_Assignment 1_
How would you render this sentence from the VM watch collectors page below in Spanish: "VM watch collectors are designed to gather VM health data on various resources like disk and network, by running health checks within the VM."

** Source text follows **

VM watch Collectors Suite

VM watch collectors are designed to gather VM health data on various resources like disk and network, by running health checks within the VM. This suite of collectors aid in identifying issues, monitoring performance trends, and optimizing resources to enhance the overall user experience.

This article provides a summary of all available collectors in VM watch, along with the corresponding checks, metrics, logs, and parameter configurations. For detailed descriptions of each check, metric, and log, refer to the VM watch overview page.

Prerequisites

This article assumes that you're familiar with:

Note

Name Description
Collector Logical grouping of similar tests where you can collect checks, metrics, and logs to determine the health of a particular resource
Signals What is emitted to reflect the health status of VMs. The three types of signals emitted are checks, metrics, and logs
Group Indicates whether the collectors are part of the core or optional group. Core group collectors are enabled by default, while optional group collectors can be enabled or disabled based on your requirements
Tags Used to categorize and filter checks, metrics, and logs
Eligibility Determines whether a collector is eligible to be executed based on the environment attributes you specify
Default Behavior Standard setting and action that would be followed if no custom configurations are provided.
Overwritable Parameters Associated parameters that can be customized to override the default configuration

Groups, tags and corresponding checks, metrics, and event logs

Collector Name Group Tags Checks Metrics Event Logs
outbound_connectivity Core Network
  • outbound_connectivity
dns Core Network
  • dns
tcp_stats Core Network
  • SegmentsRetransmitted
  • TCPSynRetransmits (Linux only)

** End of Source text **
** Records supplied follows **

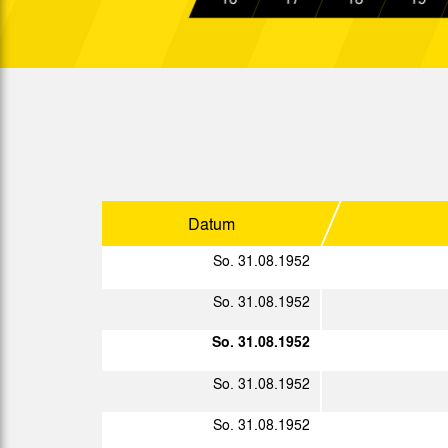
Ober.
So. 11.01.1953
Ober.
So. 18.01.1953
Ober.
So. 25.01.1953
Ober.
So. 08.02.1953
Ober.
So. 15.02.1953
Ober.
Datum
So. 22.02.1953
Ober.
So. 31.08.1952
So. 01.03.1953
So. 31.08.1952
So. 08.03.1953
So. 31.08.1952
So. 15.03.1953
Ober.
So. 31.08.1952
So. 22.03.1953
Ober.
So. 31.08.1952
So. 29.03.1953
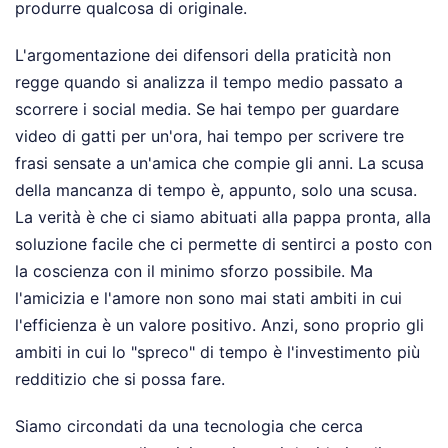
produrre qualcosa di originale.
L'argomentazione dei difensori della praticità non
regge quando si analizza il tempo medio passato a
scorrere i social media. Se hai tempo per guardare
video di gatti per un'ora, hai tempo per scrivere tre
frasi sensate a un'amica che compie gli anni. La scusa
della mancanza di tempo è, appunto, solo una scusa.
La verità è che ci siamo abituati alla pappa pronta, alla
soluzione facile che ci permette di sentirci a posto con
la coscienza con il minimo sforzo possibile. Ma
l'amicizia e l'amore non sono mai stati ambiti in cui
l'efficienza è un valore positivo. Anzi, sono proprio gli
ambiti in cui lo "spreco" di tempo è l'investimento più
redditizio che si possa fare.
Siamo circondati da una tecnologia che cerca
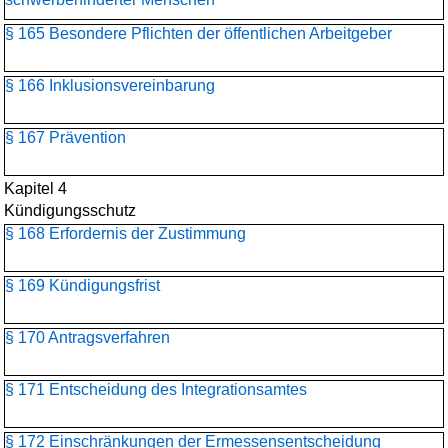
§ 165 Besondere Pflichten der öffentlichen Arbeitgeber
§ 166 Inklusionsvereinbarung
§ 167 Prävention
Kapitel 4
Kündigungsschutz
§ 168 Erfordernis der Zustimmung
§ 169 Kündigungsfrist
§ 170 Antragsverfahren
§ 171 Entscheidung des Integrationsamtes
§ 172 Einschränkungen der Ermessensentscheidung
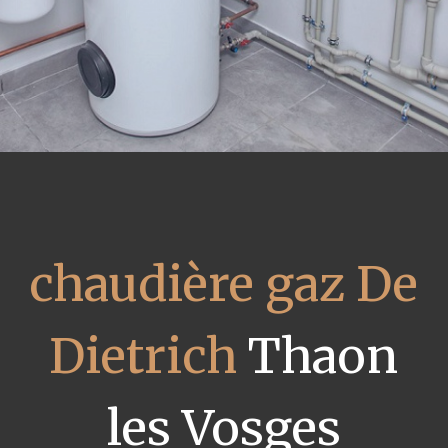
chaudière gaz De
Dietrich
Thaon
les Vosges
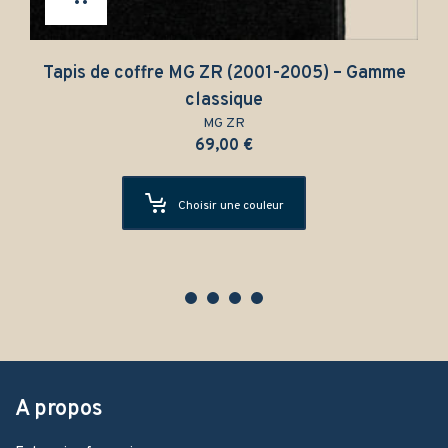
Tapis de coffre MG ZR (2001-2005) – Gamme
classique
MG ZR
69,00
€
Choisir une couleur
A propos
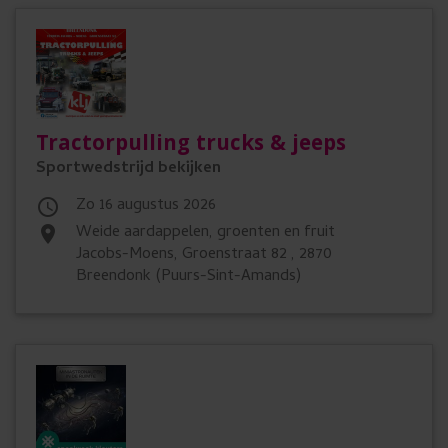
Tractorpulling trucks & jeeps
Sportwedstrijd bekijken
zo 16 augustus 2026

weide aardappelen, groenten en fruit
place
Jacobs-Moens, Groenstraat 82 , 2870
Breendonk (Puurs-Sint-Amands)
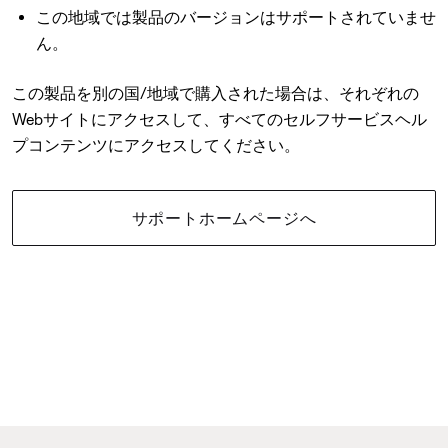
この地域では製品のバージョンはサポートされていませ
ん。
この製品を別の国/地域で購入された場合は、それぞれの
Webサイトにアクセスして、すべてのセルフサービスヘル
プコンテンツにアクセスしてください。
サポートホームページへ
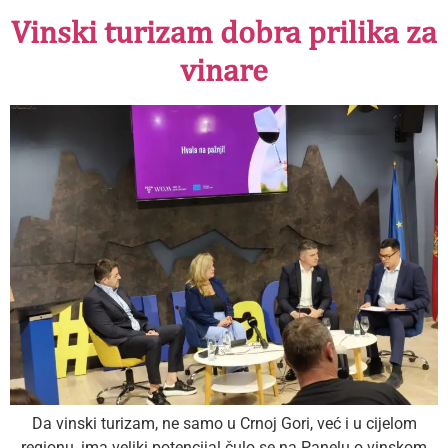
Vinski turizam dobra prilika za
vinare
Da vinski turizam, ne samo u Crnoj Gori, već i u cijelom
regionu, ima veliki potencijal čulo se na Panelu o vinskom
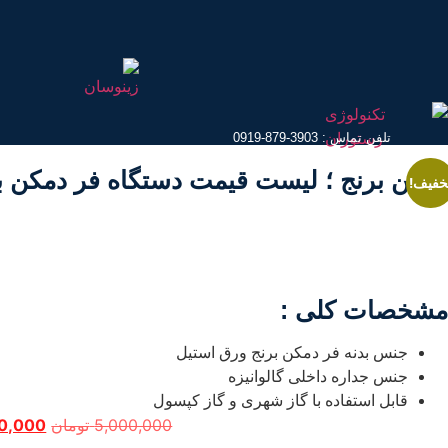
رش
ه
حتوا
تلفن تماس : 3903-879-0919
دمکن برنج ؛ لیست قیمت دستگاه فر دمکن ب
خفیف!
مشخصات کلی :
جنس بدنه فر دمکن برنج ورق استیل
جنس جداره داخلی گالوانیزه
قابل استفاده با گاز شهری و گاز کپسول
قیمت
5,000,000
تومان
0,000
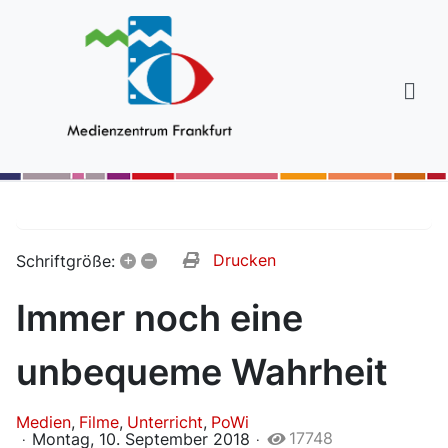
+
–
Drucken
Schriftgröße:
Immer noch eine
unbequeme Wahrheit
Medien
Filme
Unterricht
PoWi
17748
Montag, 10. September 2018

** End of Records supplied **
** Records supplied follows **

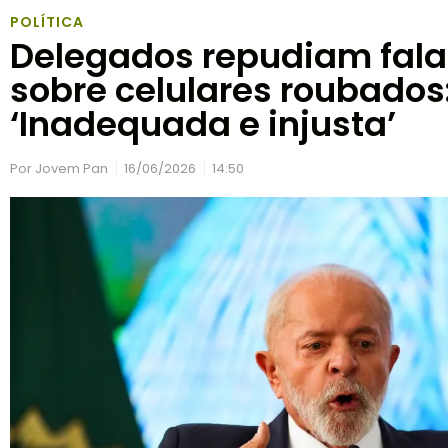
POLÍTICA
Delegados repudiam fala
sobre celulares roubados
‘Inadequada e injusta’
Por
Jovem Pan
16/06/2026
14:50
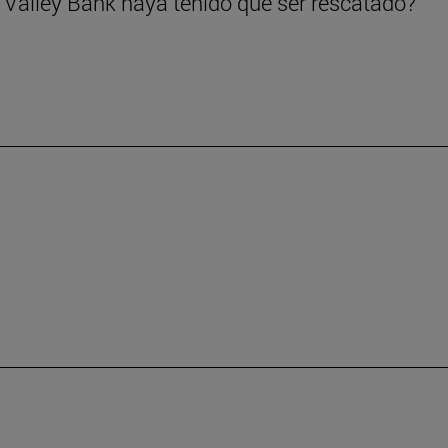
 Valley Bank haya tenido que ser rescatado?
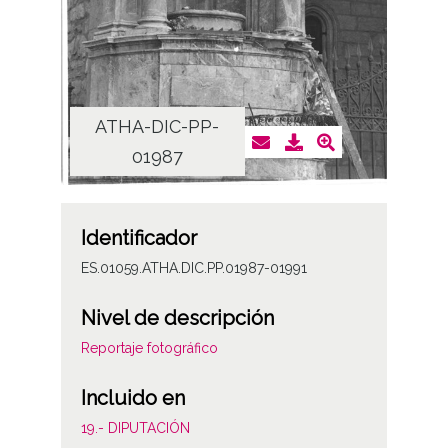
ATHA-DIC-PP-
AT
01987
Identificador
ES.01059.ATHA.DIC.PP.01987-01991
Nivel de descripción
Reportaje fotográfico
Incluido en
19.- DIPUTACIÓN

** End of Records supplied **

_Assignment 2_
Which lines of the records above contain the string "قیمت"? Extract each of them in full, treating case as significant.

_Task response 1_
Los recopiladores de VM watch están diseñados para recopilar datos de estado de la VM sobre diversos recursos, como el disco y la red, mediante la ejecución de comprobaciones de estado dentro de la VM.

_Task response 2_
دمکن برنج ؛ لیست قیمت دستگاه فر دمکن ب
قیمت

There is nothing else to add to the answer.